Le potato shutdown without any reason - journalctl shows sudo shutdown

Hello,

my Le potato is shutting down almost everyday by itself and when I look at journalctl there is always a shutdown command by sudo after a entropy starvation=0 message.

I’m running the last raspbian image (Bookworm) downloaded at the Libre website on the Le Potato and running the raspbian in a Raspberry PI 4. It only happens on the Le Potato. I’ve changed the power supply to a 3A 5 Volts and didn’t change anything. As the shutdown is showing up on the log without more info, I don’t know what is calling it.

In one of the entries it shown a crontab job, but my sudo crontab has nothing there.

Please look at the pictures attached for the log messages.

I don’t have a clue of what is causing it.

It is running for only a month and it is happening almost everyday.


Per the timestamps, this has nothing to do with entropy starvation. You have some software installed that is running shutdown in a cron job. This is not part of the base image.
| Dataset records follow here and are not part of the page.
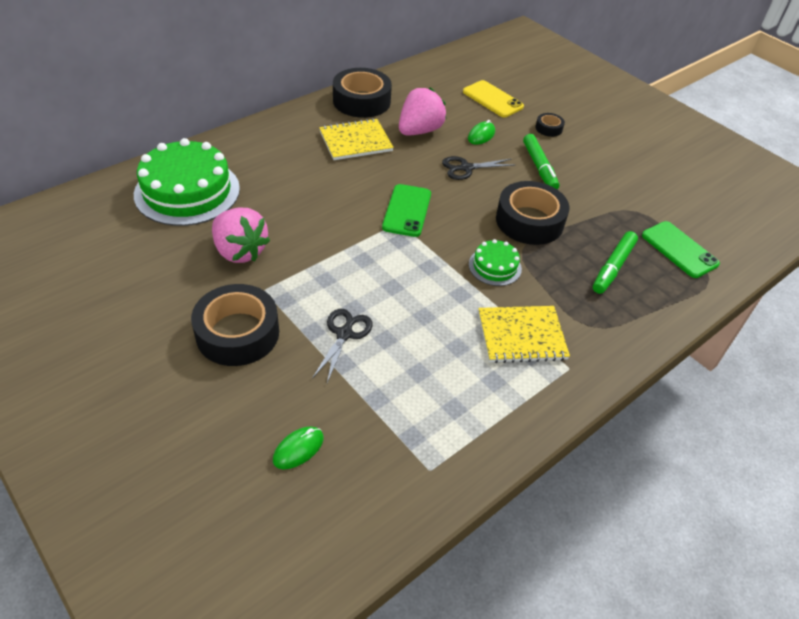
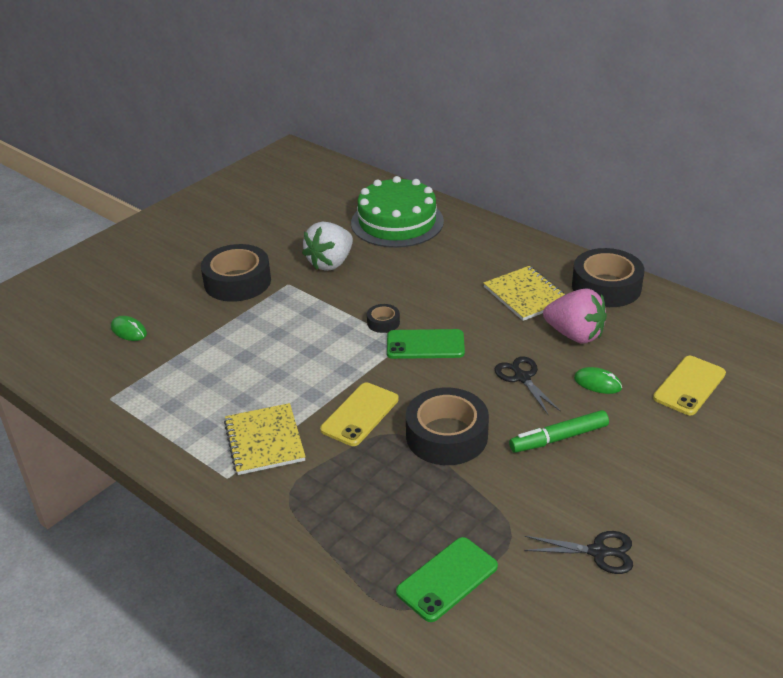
camera: 85 degrees right, 10 degrees down
pink strawberry [212,207,270,263] -> white strawberry [302,222,353,271]
black scissors [312,309,373,383] -> black scissors moved to [524,531,633,574]
green cake [469,239,522,286] -> yellow phone [320,383,399,446]
black tape [535,113,565,137] -> black tape moved to [367,304,400,333]
green marker [593,231,638,294] -> none

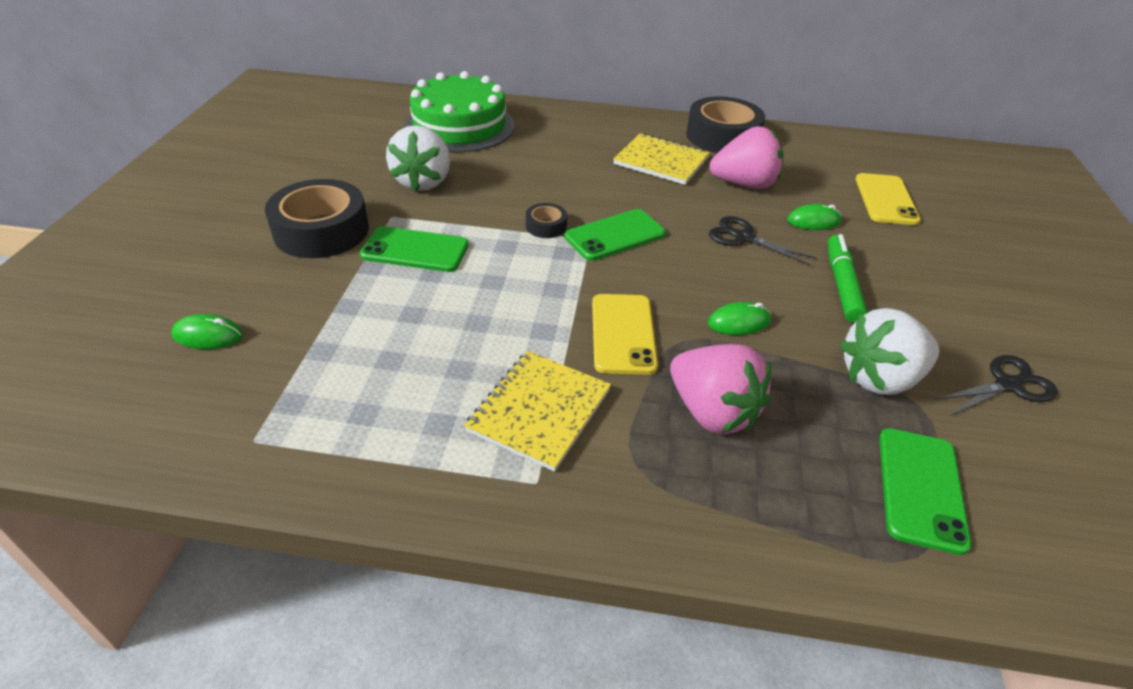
camera: 35 degrees left, 5 degrees up
yellow notebook [224,403,306,475] -> yellow notebook turned 75 degrees clockwise [464,351,611,472]
black tape [406,388,489,465] -> green mouse [708,302,771,335]
green marker [509,410,609,453] -> green marker turned 150 degrees clockwise [828,234,868,323]
none -> green phone [360,226,469,272]
none -> pink strawberry [670,344,771,434]
none -> white strawberry [840,308,939,395]

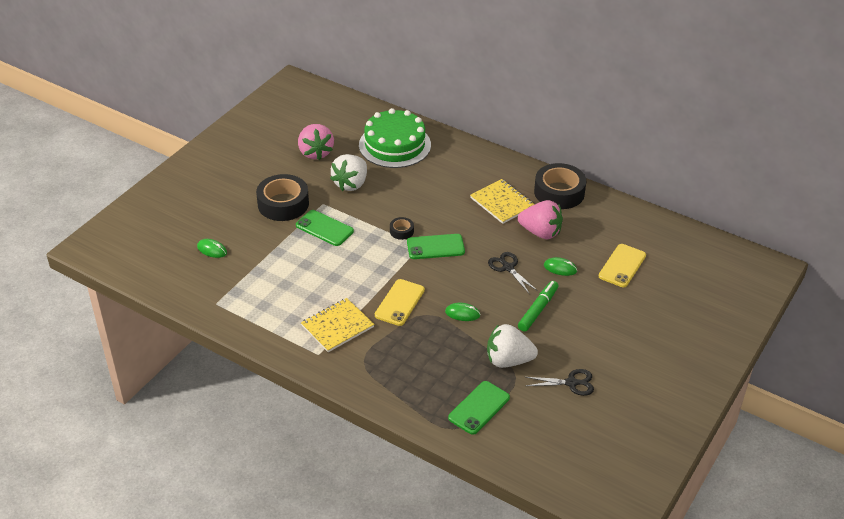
camera: 25 degrees right, 0 degrees up
pink strawberry [670,344,771,434] -> pink strawberry moved to [298,124,334,160]

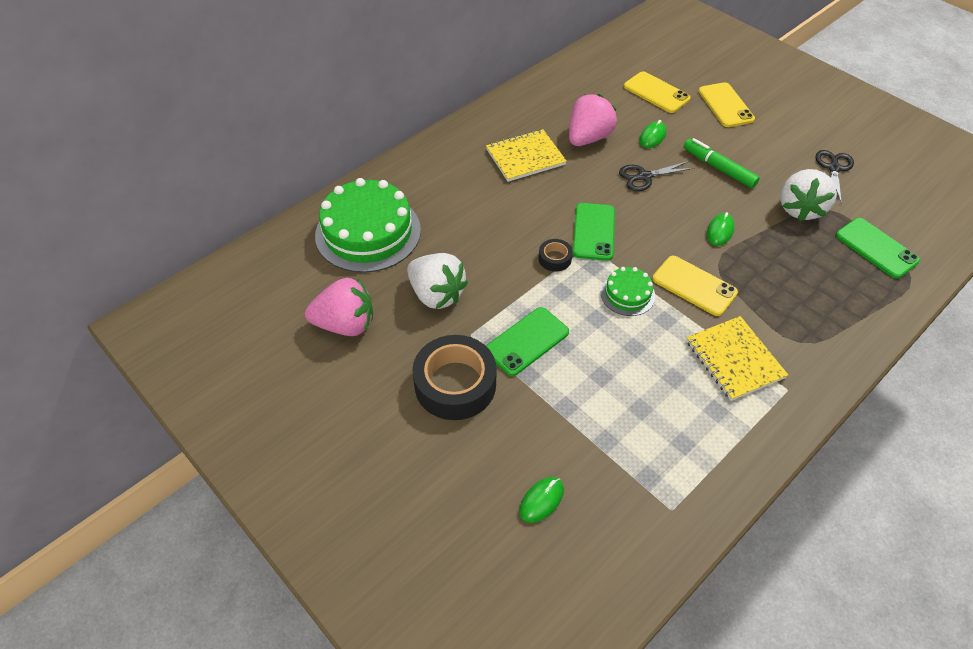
camera: 75 degrees left, 10 degrees up
black tape [534,163,586,209] -> none
none -> green cake [601,267,655,316]
none -> yellow phone [698,82,755,127]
You were right, it was my script for the shutdown button. It is working well in my 2 Raspberry PIs for years and is unstable on the Libre Board.

Here is the script:
import libregpio as GPIO
import time
import os

set pin GPIOX_4 to be used as an input

pin = GPIO.IN(‘GPIOX_4’)

wait for a rising-edge event. Bias is set to pull-up

value = pin.wait_for_edge(bias=‘pull-up’, edge=‘rising’)

time.sleep(5)
os.system(“sudo shutdown -h now”)

GPIO.cleanup()

The hardware is only a push button to ground. The switch is working well, I’ve tested.
Do I need to add an external pull-up resistor on this?
The libregpio is the correct one to use? I just followed some tutorials from the forum.

I have a Raspberry PI B+ working this way form more than 5 years, never had troubles. Same thing for my Raspberry PI4 that is working for 2 years without shutdown down like the LIbre board.

Thanks for the help

You would write a device tree overlay that binds a GPIO to a gpio-key. You set the emulated key to the power or some other button and then bind that button to shutdown the machine. Using a hacky script is not the right way as is the case with most Raspberry Pi guides in the wild.

A majority of things in the Raspberry Pi ecosystem are done incorrectly. There is hacking and there are proper way of doing things. Functions that belong in kernel should stay in kernel and not be hacked using userspace scripts.

If my script is the wrong way of doing it, why the are a lot of examples here in the forum doing it the way I did?
Also, can you provide an example of the right way of doing it, as all the examples I saw follow they way I did it?
Thanks

Looking at the guide and the overlays is not clear how I should do it.

I’ve looked at the sudo ldto list and there is a bunch of commands that make some sense, but no examples on how to use them.

I think the rpi-sense should be the one I have to use to get the pin going up after I’ve press the button, but not sure how to do it.

The example provided gpioget.py doesn’t deal with the pin going up or down and don’t mention how you set the pull_up or pull_down resistors.

Can you please explain it and provide an example on how to do it “on the right way” ?

Why it has to be so complicated when compared to the PIs?

This is my last try to make it work. If I can’t I will put PI Hole on this board and forget about it.

There’s already an example but you didn’t bother to look. libretech-wiring-tool/libre-computer/aml-s905x-cc/dt/gpio-key-power-7j1-31.dts at master · libre-computer-project/libretech-wiring-tool · GitHub

Additionally, use the search function. How to add a Power Button to Le Potato board - #16 by blamphos

An example hiding on github is a poor excuse for being so insulting to a customer. And this “hub” is, honestly, a piss-poor excuse for documentation. It’s fine for question and answer, if you prefer answering the same questions over and over, but from the above that doesn’t seem to explain it.

I LOVE that you’re working to upstream support for your SBCs, but I can’t imagine why you have a reputation for good documentation. At least not for anyone without an LKM mindset. :-/

This is the first thing you see here. If you cannot be bothered to search for what you are looking for, hire a software consultancy. We are provide free professional level support so if you are not happy, take your business somewhere else.